Horses require daily digestible energy, crude protein (with adequate lysine), water, and a full range of macro and trace minerals including calcium, phosphorus, magnesium, sodium, selenium, zinc, and copper. Vitamins A, D, and E must come from diet or sunlight; B vitamins and K are largely synthesised internally.
How much protein does a horse need?
A 500 kg maintenance horse needs approximately 630 grams of crude protein per day, met by quality grass hay at 8–9% CP. Performance horses and growing foals need 12–16% CP diets. Lysine is often deficient in all-grass hay diets and may need supplementation.
Do horses need vitamin and mineral supplements?
Most horses on forage-only diets benefit from a ration balancer providing concentrated vitamins and minerals without added energy. Key deficiencies in hay-based diets commonly include selenium, vitamin E, zinc, and copper.

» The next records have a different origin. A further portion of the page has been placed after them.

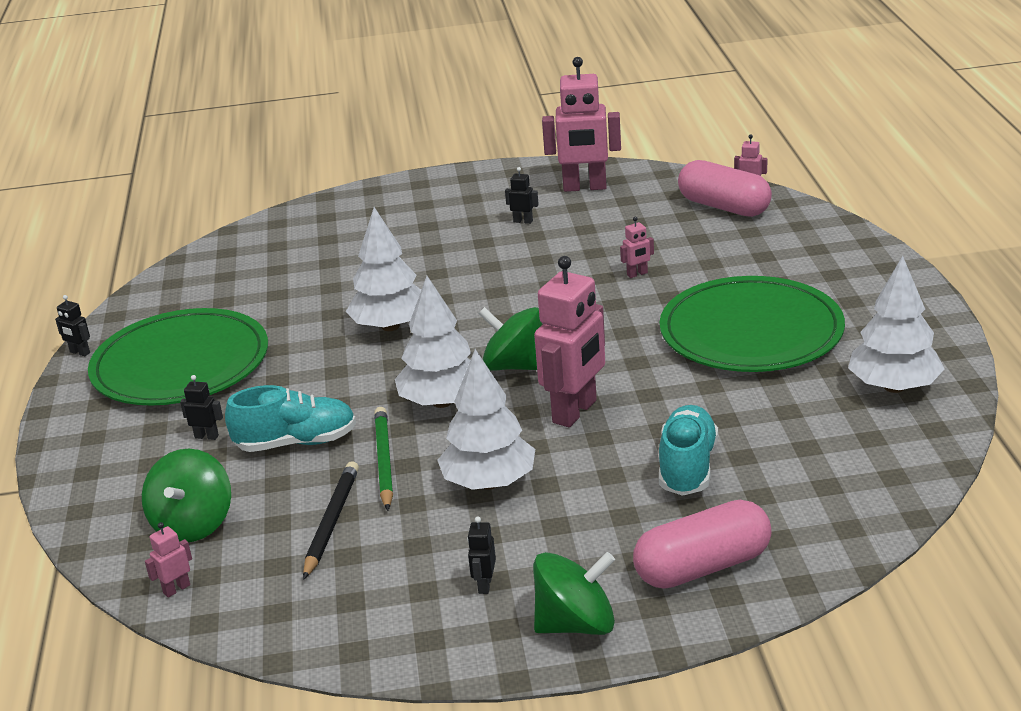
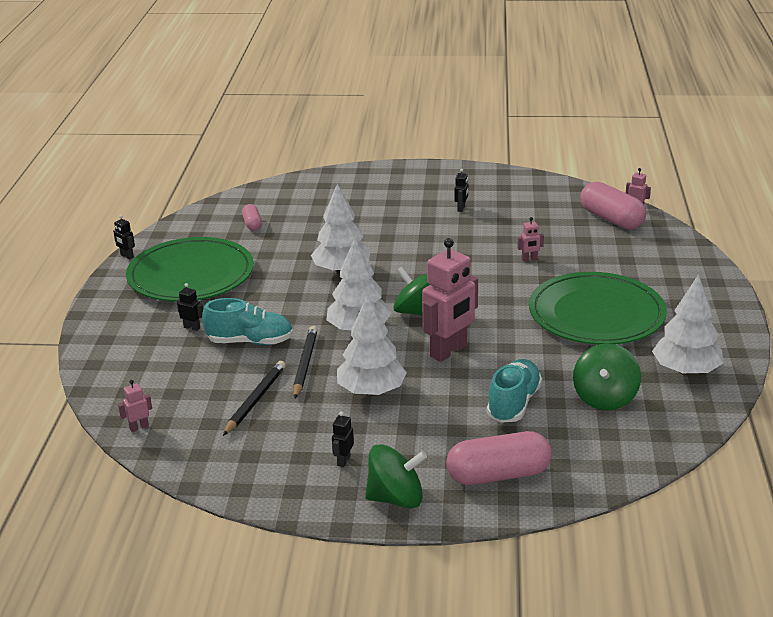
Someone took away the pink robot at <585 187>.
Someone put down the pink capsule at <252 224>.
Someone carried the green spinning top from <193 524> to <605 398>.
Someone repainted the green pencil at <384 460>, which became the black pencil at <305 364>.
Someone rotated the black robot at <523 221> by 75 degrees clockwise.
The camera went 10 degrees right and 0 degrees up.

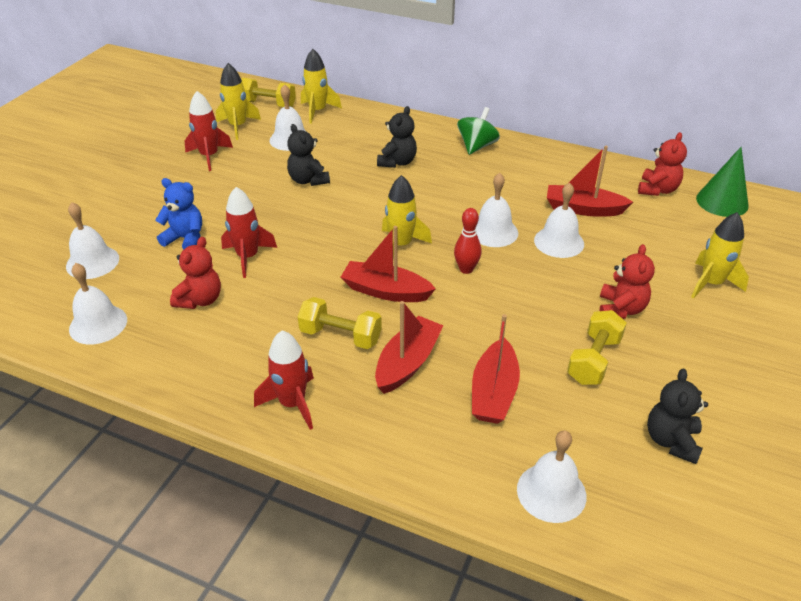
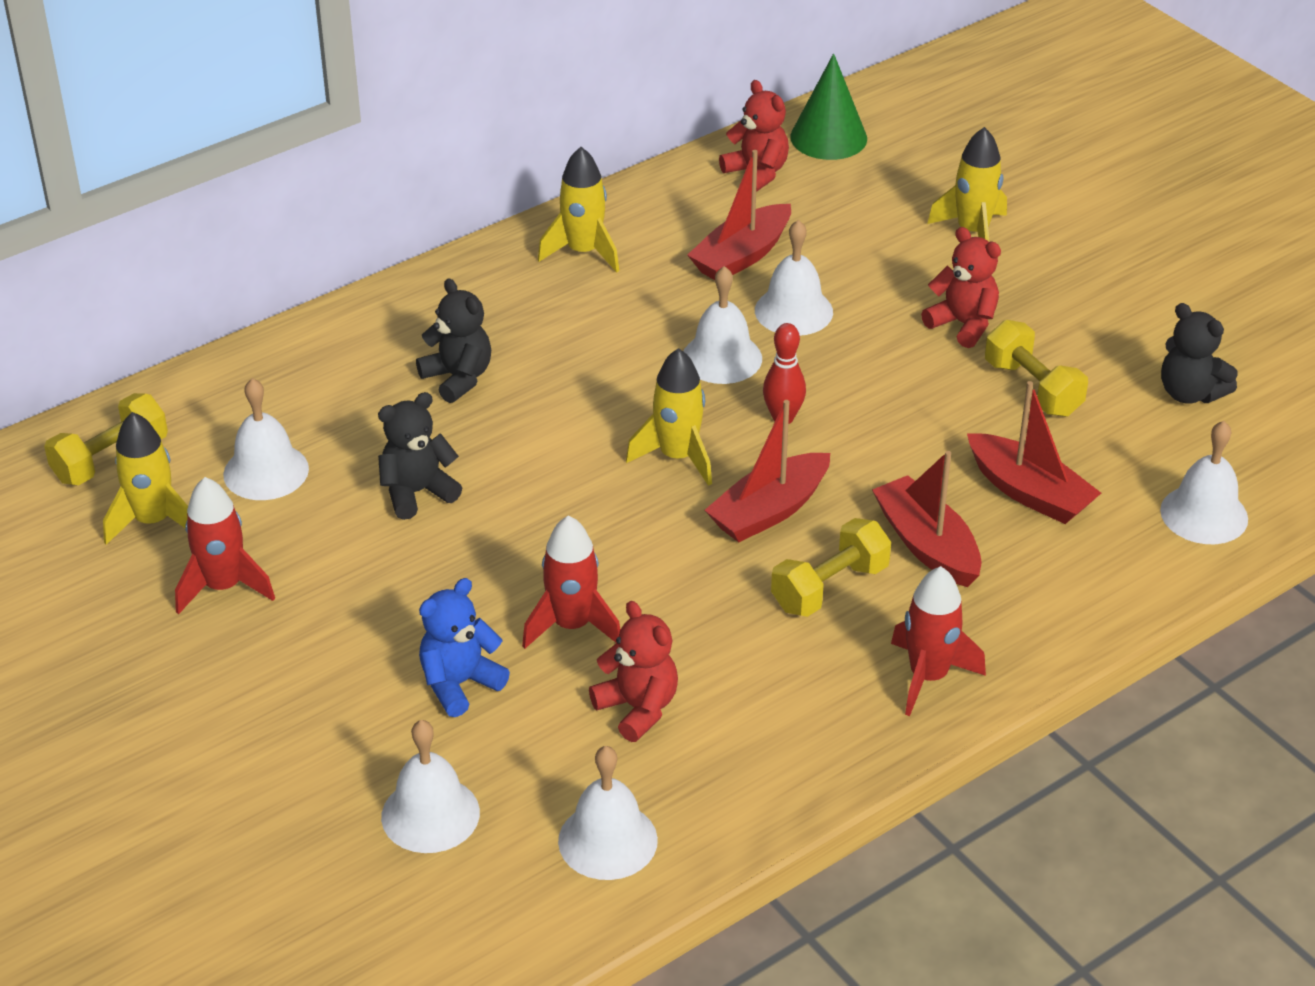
Someone took away the green spinning top at <477 146>.
Someone carried the yellow rocket from <317 111> to <583 252>.
Someone rotated the black teddy bear at <308 180> by 150 degrees clockwise.
The camera went 60 degrees left and 0 degrees up.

Have your hay tested to identify specific gaps.
What is a ration balancer for horses?
A ration balancer is a concentrated, low-calorie pelleted supplement filling nutritional gaps in a forage-based diet without adding significant calories. It provides balanced amino acids, vitamins, and minerals at 1–2 lb per day. Ideal for easy keepers and any horse whose diet is primarily hay or pasture without grain.